When she emerged again, he realized getting her out of the red dress had not accomplished what he wanted. At all. Who could have anticipated that she would look more beautiful in an oversize T-shirt than she had in that stunningly spectacular dress?
After she made her phone call, she sat down on his sofa, curled her feet under her and took a sip of her cocoa. There was a little dot of cream on her lip. He hurried off to find ice for her ankle and made her set it on it. She glanced around and blew on the hot chocolate.
“What?” he asked.
“This space doesn’t seem like you,” she said, after a moment’s hesitation. “Or Tess.”
He debated sitting on the couch beside her, but opted for the much safer chair across from her. “I lived here before I met Sierra. When we were married, she brought in a designer. After the fire, I had the option of moving, or doing things differently, but it was suggested to me that Tess needed to come back to familiar surroundings, not something brand-new. I didn’t want to feel as if I was erasing her mother from her life.”
He could see the way Noelle was looking at him. Though he had kept his tone neutral and tried to strip his words of emotion, something had betrayed him. He’d given away one of his secrets. He had a feeling that Noelle McGregor could divine secrets the way a water witcher could find water. She was looki
ng at him now as if she knew he’d been unhappy, as if she knew something had not been quite right in a relationship that had been so carefully and consistently portrayed as perfect.
Or perhaps it was the decor that had given away something. It was so unlike the ranch, so unlike Noelle’s own cluttered, but friendly, little apartment.
This space struck him as being like the movie sets his wife was so familiar with. It created an illusion of a home, without quite ever being a home.
“I don’t understand why there are no decorations up,” Noelle said, probing the secret.
“We’re never here at Christmas.” Aidan made his voice cool, uninviting.
But Noelle was looking at him with a softness that threatened his every hard edge, that shone like a beacon beckoning him home from stormy seas.
“Why are you and Tess so alone at Christmas? Where’s your family? Where’s Sierra’s family?”
“It’s been such a good night,” he said. “Maybe we shouldn’t—”
“You know how you told me I could trust you in the helicopter? I did, and I don’t regret it. I discovered I’m braver than I think.”

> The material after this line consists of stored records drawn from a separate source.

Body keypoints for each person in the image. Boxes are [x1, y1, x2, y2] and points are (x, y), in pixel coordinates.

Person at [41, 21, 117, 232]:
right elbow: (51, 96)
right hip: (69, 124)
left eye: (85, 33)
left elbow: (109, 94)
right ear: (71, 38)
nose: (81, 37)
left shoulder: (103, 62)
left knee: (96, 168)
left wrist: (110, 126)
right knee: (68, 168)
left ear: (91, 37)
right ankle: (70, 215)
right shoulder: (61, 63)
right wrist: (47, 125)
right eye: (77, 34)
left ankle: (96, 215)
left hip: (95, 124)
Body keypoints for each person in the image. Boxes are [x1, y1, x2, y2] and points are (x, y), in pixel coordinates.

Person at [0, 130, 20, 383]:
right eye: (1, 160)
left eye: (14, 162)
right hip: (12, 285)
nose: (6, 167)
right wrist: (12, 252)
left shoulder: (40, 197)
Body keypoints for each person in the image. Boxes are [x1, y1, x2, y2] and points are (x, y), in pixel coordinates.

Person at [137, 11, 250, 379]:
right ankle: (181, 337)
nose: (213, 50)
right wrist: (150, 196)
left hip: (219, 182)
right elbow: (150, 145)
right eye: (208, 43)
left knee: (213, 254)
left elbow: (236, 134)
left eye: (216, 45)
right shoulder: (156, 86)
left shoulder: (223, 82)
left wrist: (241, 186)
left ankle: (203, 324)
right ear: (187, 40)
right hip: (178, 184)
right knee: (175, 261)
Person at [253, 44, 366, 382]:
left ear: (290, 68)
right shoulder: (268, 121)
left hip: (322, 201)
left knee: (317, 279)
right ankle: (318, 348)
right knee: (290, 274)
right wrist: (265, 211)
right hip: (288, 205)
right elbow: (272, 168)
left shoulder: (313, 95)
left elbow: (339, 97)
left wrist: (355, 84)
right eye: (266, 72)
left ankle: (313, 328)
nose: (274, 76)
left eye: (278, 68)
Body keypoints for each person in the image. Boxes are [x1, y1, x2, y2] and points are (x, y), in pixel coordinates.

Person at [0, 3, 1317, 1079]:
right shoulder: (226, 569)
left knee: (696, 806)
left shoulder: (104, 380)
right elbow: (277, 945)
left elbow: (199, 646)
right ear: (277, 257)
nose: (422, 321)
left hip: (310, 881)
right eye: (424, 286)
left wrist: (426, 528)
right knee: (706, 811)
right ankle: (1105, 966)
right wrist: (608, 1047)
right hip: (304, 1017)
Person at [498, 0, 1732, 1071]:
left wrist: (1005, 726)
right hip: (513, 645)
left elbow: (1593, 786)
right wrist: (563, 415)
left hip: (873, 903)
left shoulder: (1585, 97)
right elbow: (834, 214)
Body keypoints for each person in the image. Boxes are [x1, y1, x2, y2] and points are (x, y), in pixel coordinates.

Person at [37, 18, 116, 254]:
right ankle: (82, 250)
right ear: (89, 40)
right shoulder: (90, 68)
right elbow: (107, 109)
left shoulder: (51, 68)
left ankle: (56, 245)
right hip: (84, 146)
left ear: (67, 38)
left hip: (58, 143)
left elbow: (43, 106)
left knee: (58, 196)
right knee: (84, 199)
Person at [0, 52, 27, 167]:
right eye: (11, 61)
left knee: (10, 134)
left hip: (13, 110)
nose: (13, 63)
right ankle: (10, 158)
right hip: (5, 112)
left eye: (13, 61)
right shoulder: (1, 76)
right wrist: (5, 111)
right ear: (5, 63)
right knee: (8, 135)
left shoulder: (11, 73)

She gazed at him, not saying the obvious. She was requiring bravery and trust from him, also. A different kind of bravery and trust. She looked adorable in his T-shirt, the pajama pants swimming on her, her feet tucked up under her, the ice pack sliding off her slightly swollen ankle.
She had washed off her makeup and let her hair down.
Her eyes were as deeply green as a shaded place in the forest. He hadn’t known her very long. And yet, he felt as if he could trust her as much as he had ever trusted anyone. Had he ever told anyone of these dark secrets in his heart?
No.
And suddenly, looking at her, he felt a terrible weakness. To tell someone. To trust someone with it. To not be so alone in the whole world. He had always felt alone. Even when he was with Sierra. Even though he had hoped for something different.
“You know that day you put up the wreath, and I saw that word? Hope? I told you that hope was the most dangerous thing of all?”